Search code examples
sqlsql-servert-sql

Deduplicating IDs accros two columns


the goal is to depulicate the IDs in P1ID and P2ID.

I'm working on SQL Server 2019.

  • IDs in ID_GROUP are not shared accross groups, but IDs occur both in P1ID and P2ID within a group
  • ID is ROW_NUMBER() OVER(ORDER BY ID_GROUP, P1_RANK, P2_RANK
  • the first occurence of the ID should be used, the rest discarded, first according to column
  • the table DesiredOutcome displays the desired results

CREATE TABLE InitialResultSet (
    ID INT,
    ID_GROUP  VARCHAR(10),
    P1ID BIGINT,
    P2ID BIGINT,
    P1_RANK VARCHAR(10),
    P2_RANK VARCHAR(10)
);


INSERT INTO InitialResultSet (ID, ID_GROUP , P1ID, P2ID, P1_RANK , P2_RANK ) VALUES
(1, 'A', 1, 2, '0001', '0002'), 
(2, 'A', 2, 3, '0002', '0005'), 
(3, 'B', 4, 5, '0002', '0026'), 
(4, 'B', 6, 8, '0017', '0024'), 
(5, 'B', 6, 9, '0017', '0043'), 
(6, 'B', 6, 10, '0017', '0044'), 
(7, 'B', 8, 7, '0024', '0098'), 
(8, 'B', 9, 7, '0043', '0098'), 
(9, 'B', 10, 7, '0044', '0098');


CREATE TABLE DesiredOutcome (
    ID INT,
    ID_GROUP VARCHAR(10),
    P1ID BIGINT,
    P2ID BIGINT,
    P1_RANK VARCHAR(10),
    P2_RANK VARCHAR(10)
);

INSERT INTO DesiredOutcome (ID, ID_GROUP , P1ID, P2ID, P1_RANK, P2_RANK) VALUES
(1, 'A', 1, 2, '0001', '0002'),
(3, 'B', 4, 5, '0002', '0026'),
(4, 'B', 6, 8, '0017', '0024'),
(8, 'B', 9, 7, '0043', '0098');

InitialResultSet

ID ID_GROUP P1ID P2ID P1_RANK P2_RANK
1 A 1 2 0001 0002
2 A 2 3 0002 0005
3 B 4 5 0002 0026
4 B 6 8 0017 0024
5 B 6 9 0017 0043
6 B 6 10 0017 0044
7 B 8 7 0024 0098
8 B 9 7 0043 0098
9 B 10 7 0044 0098

DesiredOutcome

ID ID_GROUP P1ID P2ID P1_RANK P2_RANK
1 A 1 2 0001 0002
3 B 4 5 0002 0026
4 B 6 8 0017 0024
8 B 9 7 0043 0098

fiddle


Solution

  • Here's the way to do it recursively. This follows each ID_GROUP in order and determines which nodes are kept.
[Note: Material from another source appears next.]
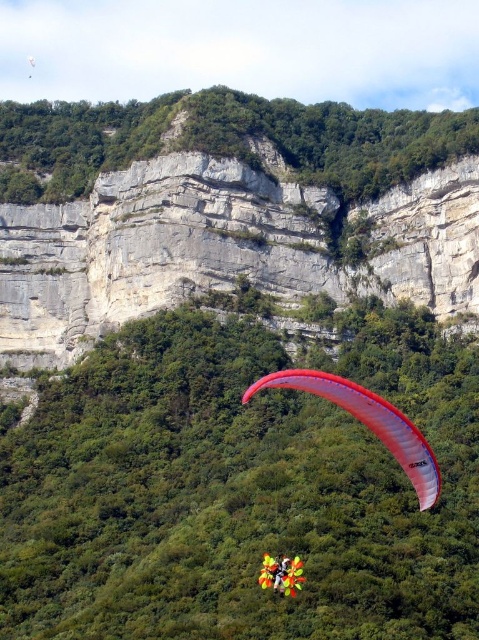
You are a paragliding instructor assessing the safety of the current flight path. The paraglider must maintain a safe distance from the rugged stone cliff at upper center and the yellow fabric parachute at center. Which object requires a larger safety buffer due to its height?

The rugged stone cliff at upper center requires a larger safety buffer because it has a greater height compared to the yellow fabric parachute at center.

You are a paraglider pilot preparing to launch from the cliff edge. You notice two reference points in your field of view. The first is at point (200, 145) and the second at point (395, 451). As you look towards the cliff edge, which point will you encounter first?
It generates and uses a text string of ids to match for the ones that have already been retained:

    with dataX as (
        select *,
            row_number() over (partition by ID_GROUP order by ID) as gn,
            cast(concat('|', P1ID, '|', P2ID, '|') as varchar(max)) as payload
        from InitialResultSet
    ), chain as (
        select ID, ID_GROUP, gn, payload as allocated, 'Y' as keep
        from dataX where gn = 1
        union all
        select d.ID, d.ID_GROUP, d.gn,
            concat(c.allocated,
                case when allocated not like concat('%|', P1ID, '|%')
                      and allocated not like concat('%|', P2ID, '|%') then payload end),
            case when allocated not like concat('%|', P1ID, '%')
                  and allocated not like concat('%|', P2ID, '|%') then 'Y' else 'N' end
        from chain c inner join dataX d
            on d.ID_GROUP = c.ID_GROUP and d.gn = c.gn + 1
    )
    select * from InitialResultSet
    where ID in (select ID from chain where keep = 'Y');
    

    Based on OP's description of ID it would be possible to use that value instead of gn in order to follow the nodes in sequence. (You might possibly get a better plan by explicitly sorting on the same columns too.)

    Using gn does have the advantage in terms of recursion depth though. This query will never need more iterations than the size of the largest ID_GROUP whereas using ID will only add a single row on each pass and will involve significantly longer strings and corresponding scans. As a side benefit, this would also work under a different scenario where id values can be repeated across different ID_GROUPS.